Ask Ye, Communion chant in English

I wondered if the Palmer-Burgess Gradual had a version of Petite in it and how it might turn out in English. Sure enough, it appears, and it preserves the structure of the Latin! How it might turn out in modern American English is another question.

3 Replies to “Ask Ye, Communion chant in English”

  1. Very apt and nice, and I don't think it poses any material obstacle to intelligibility (which I distinguish from immediate comprehensibility).

    I represent the opportunist perspective when it comes to use of older English idioms. That is, I don't value consistency in the usage as such – because English is, idiomatically, a language that does not reveal logical consistency to be one of its chief characteristics.

    Anyway, I've generally looked askance at updating "archaic" usage in texts that were written before the advent of broadcast media, except where a word's meaning has become sufficiently changed or obscured that it is prissy to retain it rather than change it.

    On the other hand, I do find composing new texts employing that usage to run the risk of being gimmicky and over self-conscious – it reeks of the Aesthete (which is very modern, not very traditional).

    All that said, there are aspects of the older usage that are still useful – not only as demonstrated in this vernacular chant setting, but also because "Thee" offers a lot more terminal rhyming combinations that "You", even in with English's ginormous vocabulary.

    I feel most comfortable when it seems people are free to toggle in usage for expressive spaciousness, so long as it doesn't reek of the Aesthete or that hobgoblin of foolish consistency.

    End of ramble. Nice job, again; it's an attractive setting.

  2. It occurs to me to briefly elaborate on something I alluded to above: the shift in perspective on usage with regard to the advent of broadcast media.

    I guess it's a shift back to orality (and therefore greater correspondence with the loops and eddies of the river of the living language) away from The Book (and by this I don't mean the Bible, but The Printed Word as primary medium of communication standards) that obtained – rather artificially – for a few hundreds years beforehand.

    Virtually no one pays attention to this issue, and paying more attention to it might illuminate some of the tensions between expectations about language that we are witnessing. Anyway, it's just a thought.
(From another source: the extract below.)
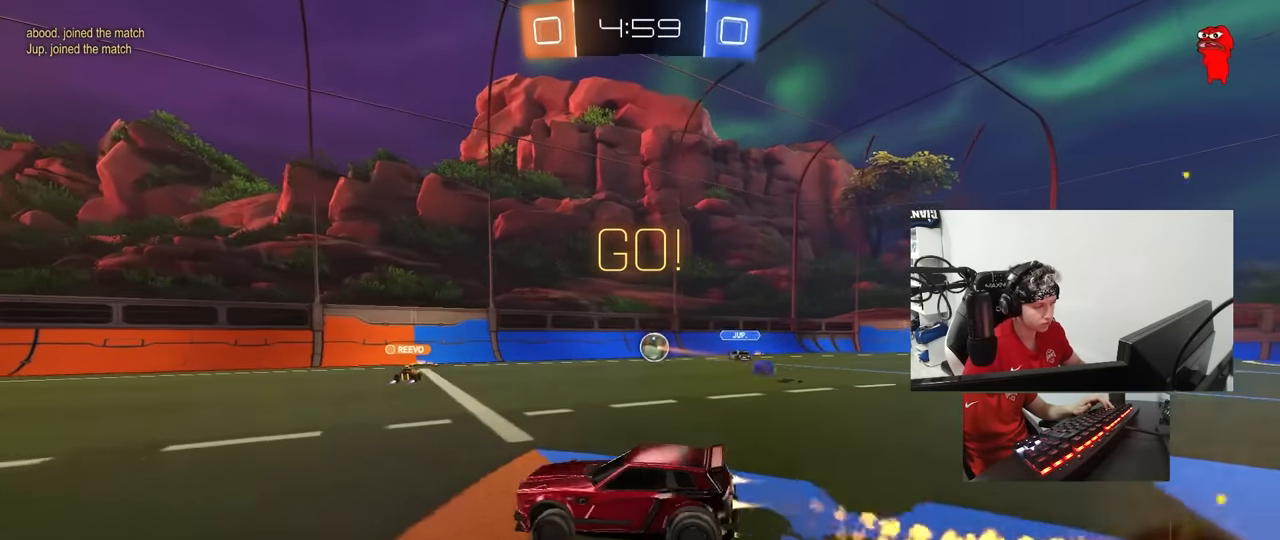
{"keys": ["a", "shift"], "mouse": ["left"], "mouse_move": "still", "events": [[67, "mouse_right", "down"], [100, "s", "down"], [100, "w", "up"], [200, "mouse_right", "up"], [433, "s", "up"]]}
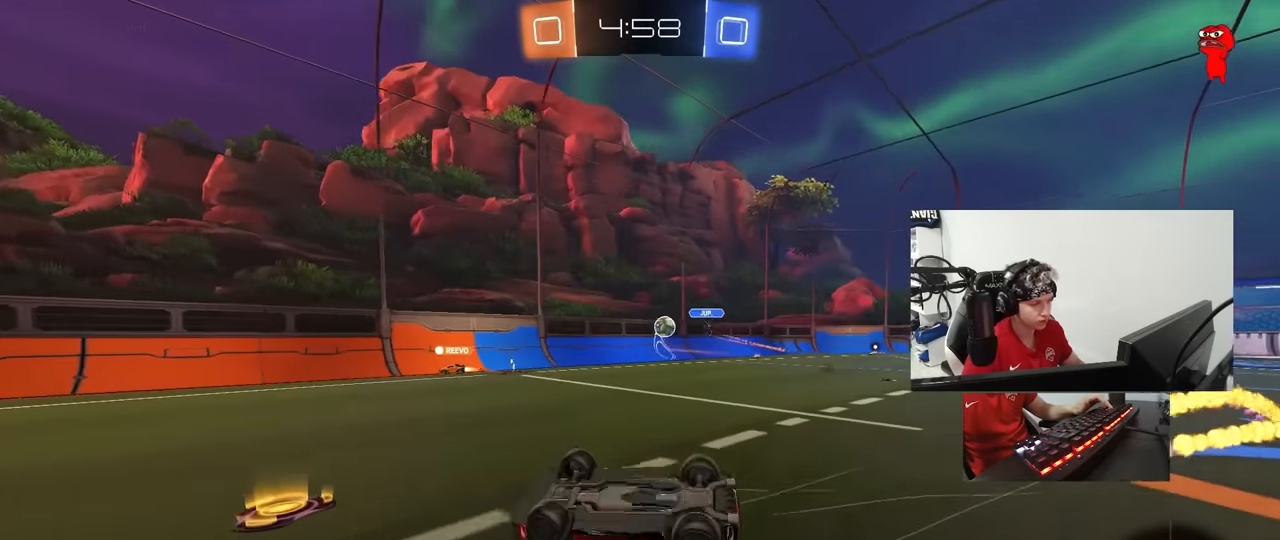
{"keys": [], "mouse": [], "mouse_move": "still", "events": [[67, "s", "down"], [167, "mouse_left", "up"], [317, "shift", "up"], [450, "a", "up"], [450, "s", "up"]]}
  3. In the original Latin version you find that certain words have been stressed with melismas normally on their accents, a sort of rhetorical device used to highlight the musical text because of their importance for the composer usually for the textual message. Here, in the original Latin, pulsate/pulsanti and invenientis/invenit are highlighted, creating a sort of theological summary of the text through music that says "When you knock on God's door you will find behind there what you are looking for". This is very important here because these communion antiphons were used as processional antiphons during communion, and those two words just stand out for the communicants to hear. I need not mention the implication of how the door to heaven has been opened by Christ, here sacrificed on the altar of the sanctuary, and the communicants can find Him as the Bread that they are receiving, even though He has ascended into heaven, a feast for which, in the old calendar, followed the Mass with this antiphon, the minor rogation days.
    The English Palmer-Burgess was able to keep the knocking part as highlighted, but because the future in English requires an auxiliary verb, "will" or "shall", the word "find" could not be highlighted and it is merely the banal auxiliary that becomes highlighted, the "shall". These sorts of English adaptations of the Gregorian seem to put the music ahead of the text, and as a consequence you may loose some very important musical commentary on the text that is found in the original.